- **PROMPT**: Can you give all the records again without altering a single character?

- **RECORDS SHOWN**:
::::

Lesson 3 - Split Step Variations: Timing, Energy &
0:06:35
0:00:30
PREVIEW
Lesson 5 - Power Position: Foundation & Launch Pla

::::

- **OUTPUT**:
Lesson 3 - Split Step Variations: Timing, Energy &
0:06:35
0:00:30
PREVIEW
Lesson 5 - Power Position: Foundation & Launch Pla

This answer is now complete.